- **WHAT IS REQUIRED**
Look below for the line that contains "the green shrub at [359,149] 36.70" and the line that contains "metal pipe: 6.41", then restate both of them and every line in between, exactly. No picture goes in the copy.

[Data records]
/---
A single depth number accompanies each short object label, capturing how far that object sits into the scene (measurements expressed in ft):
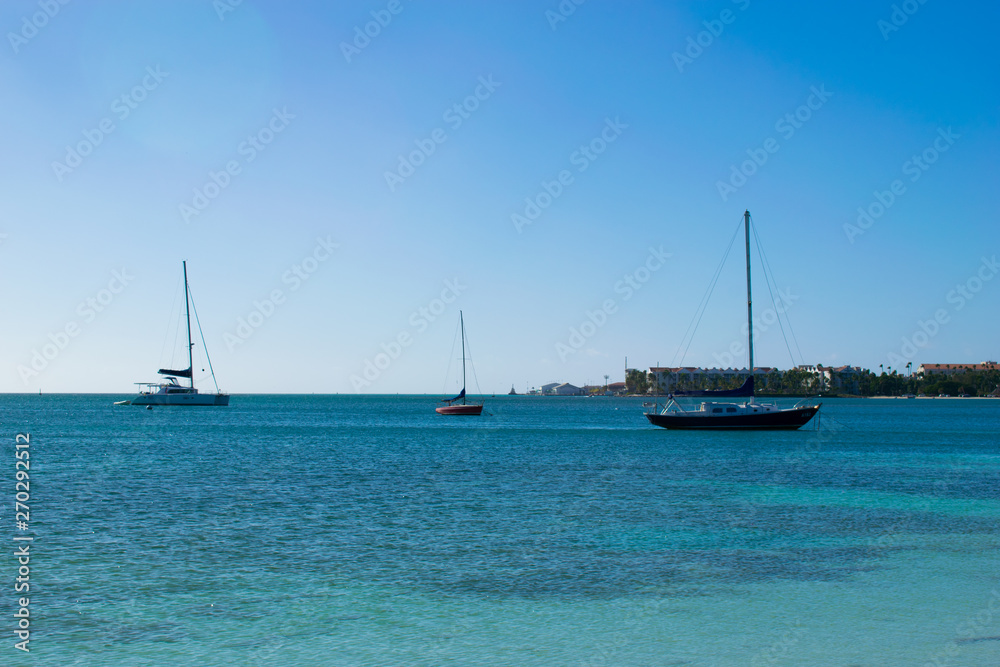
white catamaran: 423.23
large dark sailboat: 215.51
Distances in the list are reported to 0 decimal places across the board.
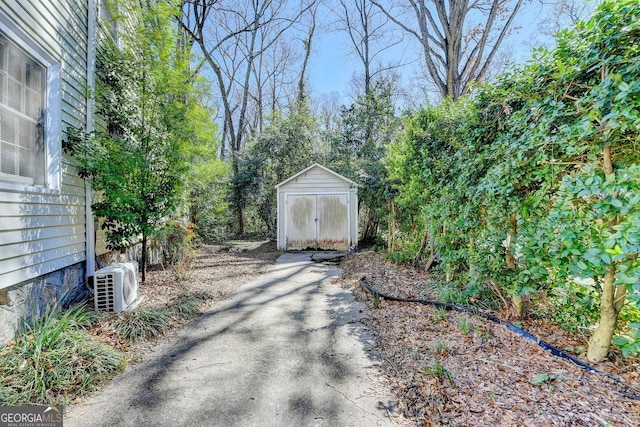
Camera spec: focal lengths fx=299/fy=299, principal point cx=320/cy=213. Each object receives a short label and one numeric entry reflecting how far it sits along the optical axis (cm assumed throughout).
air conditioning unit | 379
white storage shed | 1038
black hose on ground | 225
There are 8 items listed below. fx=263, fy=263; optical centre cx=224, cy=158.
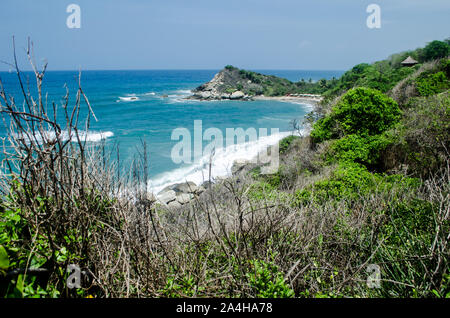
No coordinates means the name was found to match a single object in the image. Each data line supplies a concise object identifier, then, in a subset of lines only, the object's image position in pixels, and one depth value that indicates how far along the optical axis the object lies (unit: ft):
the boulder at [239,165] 60.97
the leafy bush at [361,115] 41.55
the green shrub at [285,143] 64.71
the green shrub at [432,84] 45.52
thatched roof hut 96.27
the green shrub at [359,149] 36.70
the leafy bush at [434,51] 90.74
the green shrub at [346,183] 24.86
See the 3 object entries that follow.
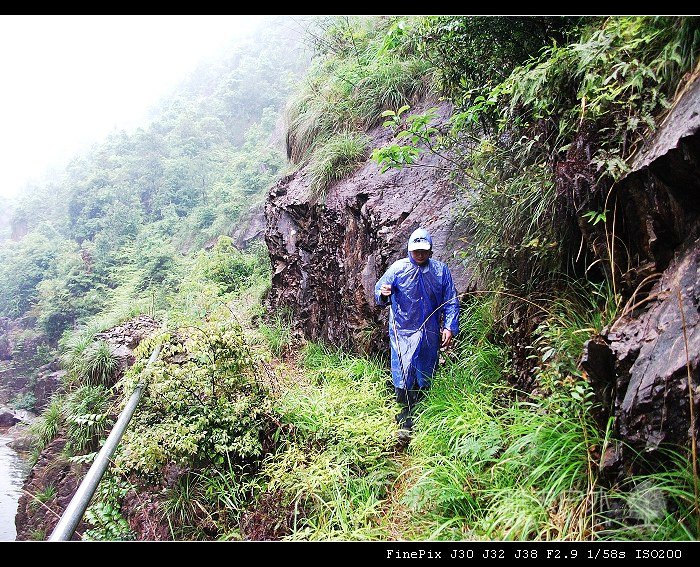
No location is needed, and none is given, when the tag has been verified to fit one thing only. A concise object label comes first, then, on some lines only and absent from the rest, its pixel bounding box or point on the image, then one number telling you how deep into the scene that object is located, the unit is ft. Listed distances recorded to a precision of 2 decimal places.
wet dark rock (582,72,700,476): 5.17
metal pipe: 6.41
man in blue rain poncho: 11.90
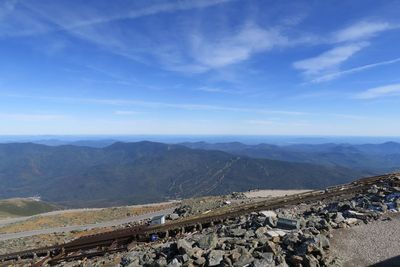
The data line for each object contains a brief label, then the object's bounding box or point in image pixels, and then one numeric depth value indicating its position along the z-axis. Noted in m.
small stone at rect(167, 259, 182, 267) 16.80
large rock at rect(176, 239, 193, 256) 17.71
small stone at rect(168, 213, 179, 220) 40.64
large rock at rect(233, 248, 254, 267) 16.05
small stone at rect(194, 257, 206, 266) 16.75
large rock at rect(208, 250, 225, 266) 16.50
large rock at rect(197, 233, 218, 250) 18.41
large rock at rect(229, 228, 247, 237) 20.13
\---
- **OUTPUT FOR THIS EXERCISE**
the green shrub at [359,149] 36.70
the leafy bush at [434,51] 90.74
the green shrub at [346,183] 24.86
See the 3 object entries that follow.
No location is needed, and none is given, when the tag has been verified to fit one thing only. A concise object label comes first, then, on some lines only and absent from the rest, its pixel bounding box or point on the image, then one number telling you how deep into the scene that object is located, the unit is ft. Listed distances recorded to a precision of 2 decimal places.
wet dark rock (582,72,700,476): 5.17
metal pipe: 6.41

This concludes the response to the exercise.